Raincast: A seasonal forecasting system for drought management

Raincast is a seasonal forecasting system for predicting rainfall and reservoir inflows which alerts when water levels in reservoirs are below the guarantee curve. It integrates statistical methods to characterize the hydroclimatic variability, and machine learning techniques used in artificial intelligence. By combining these tools, Raincast is able to provide a more accurate long-term prediction of rainfall and streamflows.
Technology demonstrated in relevant environment.
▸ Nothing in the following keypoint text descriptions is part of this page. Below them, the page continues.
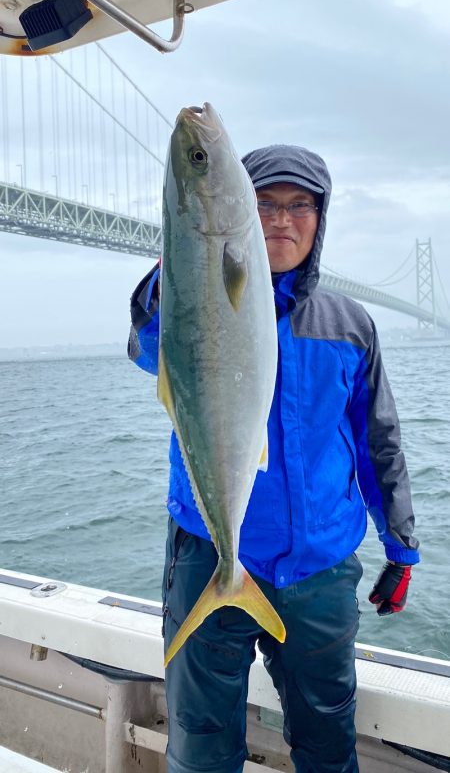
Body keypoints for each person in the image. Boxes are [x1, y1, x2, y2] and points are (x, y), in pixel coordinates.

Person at [128, 144, 420, 773]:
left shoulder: (349, 325)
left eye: (300, 206)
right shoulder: (198, 301)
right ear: (238, 208)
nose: (282, 220)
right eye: (263, 204)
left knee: (326, 744)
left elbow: (380, 444)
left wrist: (401, 548)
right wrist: (180, 268)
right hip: (210, 549)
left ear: (321, 218)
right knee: (200, 745)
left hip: (319, 571)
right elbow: (149, 348)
Representative model or prototype system, which is well beyond that of TRL 5, is tested in a relevant environment. Represents a major step up in a technology’s demonstrated readiness. Examples include testing a prototype in a high-fidelity laboratory environment or in a simulated operational environment.
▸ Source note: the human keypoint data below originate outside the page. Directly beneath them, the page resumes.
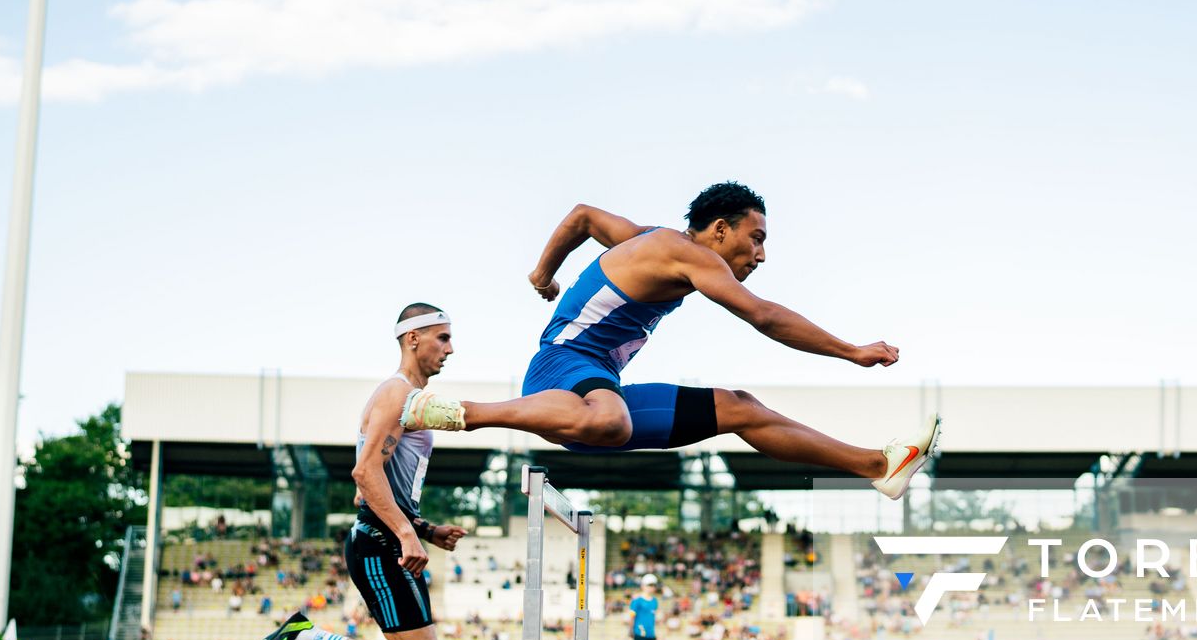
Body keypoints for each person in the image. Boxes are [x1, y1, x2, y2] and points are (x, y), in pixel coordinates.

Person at [401, 183, 941, 495]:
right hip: (562, 371)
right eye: (756, 239)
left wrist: (544, 275)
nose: (761, 254)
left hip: (599, 385)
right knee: (611, 418)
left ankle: (877, 465)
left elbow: (583, 216)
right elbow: (764, 317)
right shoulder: (687, 253)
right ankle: (457, 412)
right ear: (720, 230)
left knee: (741, 409)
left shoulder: (646, 241)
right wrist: (852, 351)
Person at [243, 303, 468, 640]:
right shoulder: (395, 393)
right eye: (443, 337)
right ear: (412, 339)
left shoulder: (408, 398)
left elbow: (379, 485)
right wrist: (407, 537)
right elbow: (364, 476)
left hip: (389, 538)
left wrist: (425, 529)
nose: (451, 349)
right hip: (380, 544)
The system has been tested in a relevant environment, and used to forecast precipitation and reservoir inflows for an important company located in the Basque Country (Spain). Good performance indicators were achieved during these tests, and new technological improvements were additionally adopted. Furthermore, Raincast has been experimentally validated for a short number of local cases, but it requires a stronger validation using additional testing cases in order to confirm previous results and improve the accuracy of the outputs.

How does it work?

Meteobit provides a reliable solution for the forecasting of rainfall and streamflows at seasonal and sub-seasonal scales commonly used by the public water supply and agricultural sectors, and other industrial end users. Using ensemble weather forecasting for precipitation, Raincast has been designed to provide critical forecast guidance as well as a true sense of forecast risk. Meteobit's product is a valuable tool for anticipating hydrological droughts and managing water resources.